ずいぶん間をおいてから、ボゴルが口を開けた。
「お互いに信用しないまま、付き合うってのも、悪くねぇな。割り切った関係だぜ」
ボゴルと菫が、人を不安にさせるいやな笑顔をみせあう。
「マッシュっ」
京子が声をあげ、それが合図のごとく、菫は体を丸め、前転の要領で床を転がった。
「依頼主でも、俺の仕事を邪魔するのは、なしだよ。京子。黙っててくれれば、絶対、うまくいってたのになあ」
立ち上がった菫の隣に、パビェーダが寄り添い、さっきまで菫のいたところにいるマッシュ・ザ・ペトリファイアーとむきあった。
「あんた、私を殺す気?」
「俺は京子のために殺るだけなんだよね。細かい話は、めんどくさいんだよ。悪の秘密を知る人間は、少ないほうがいいしさあ」
「はん。そういうことか。この兄ちゃんは、強そうだ。俺らじゃ、束になっても、とてもかなわねぇ。美沙。俺は先にお船に行ってるぜ。適当に手伝うから、期待はするなよ」
ボゴルは、殺気をはらんだ空気とは関係なく普通に言うと、ドワルスキーと小屋をでて行く。

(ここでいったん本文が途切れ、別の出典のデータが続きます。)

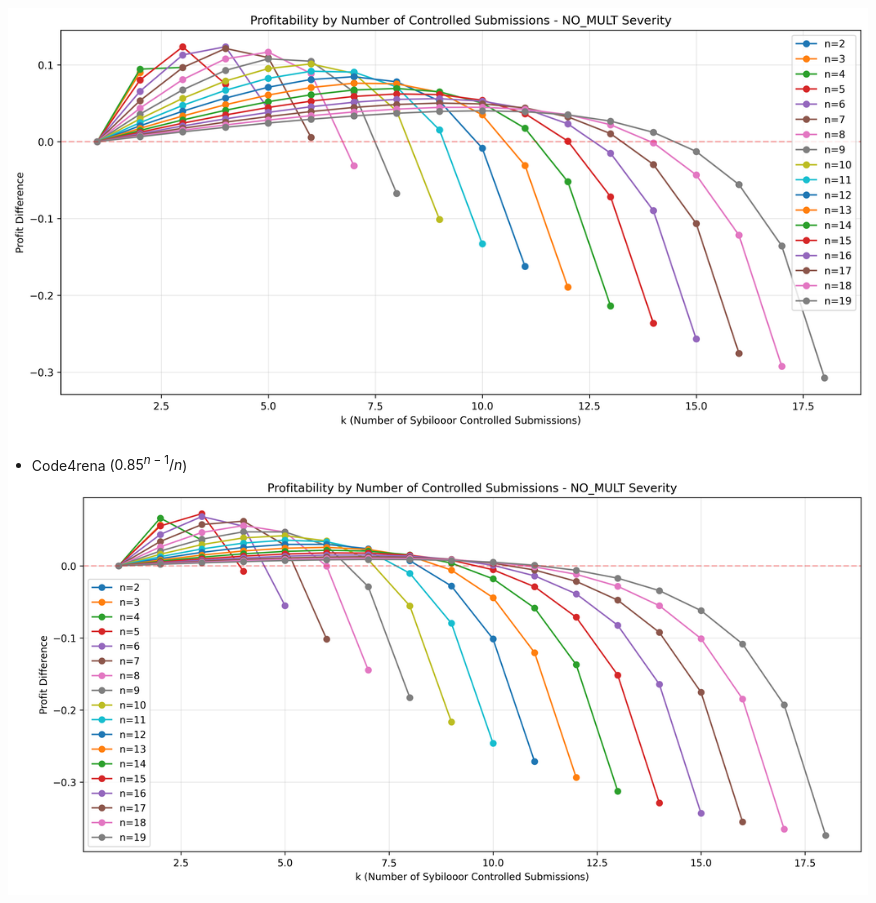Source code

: ![line_profit_heatmap](../public/contest_sybil/cantina/no_multlplier/line_plot_profitability.png) 

- Code4rena ($0.85^{n-1} / n$)
![c4_line_profit_heatmap](../public/contest_sybil/code4rena/no_multlplier/line_plot_profitability.png)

「でっかい男は、石像にしても置き場をとるし、見た目もね、どうでもいいよ。女の子は、二人並べて俺の部屋に飾ってあげるからね」
「ねえ、こういう殺し合いとか、バカらしいと思わない? もっと頭をつかって、人の心を操れば、自分の手を汚さずに」
菫は、さすがに怯えた様子は、みせなかった。しかし、快楽殺人鬼のマッシュとは、まるで話が合わない。
「人なんてさ。自分のやりたいようにやるだけで、言葉なんて聞かないよ。人の心って本当にあるのかな。俺、見たことないんだよね。ヒャハハハハ」
「あんたは、悪じゃなくて、ただの人殺し、ね」
僕は全速力で、逃げだした。
轟音で耳がどうかしてしまっている。
小屋の中が閃光に包まれて、窓が吹っ飛んで、壁や屋根に穴があいた。地面も少し揺れた。
美沙ちゃんも京子ちゃんも、死んだかもしれない。
これって、友達は選ばないと破滅するって寓話だったのかな。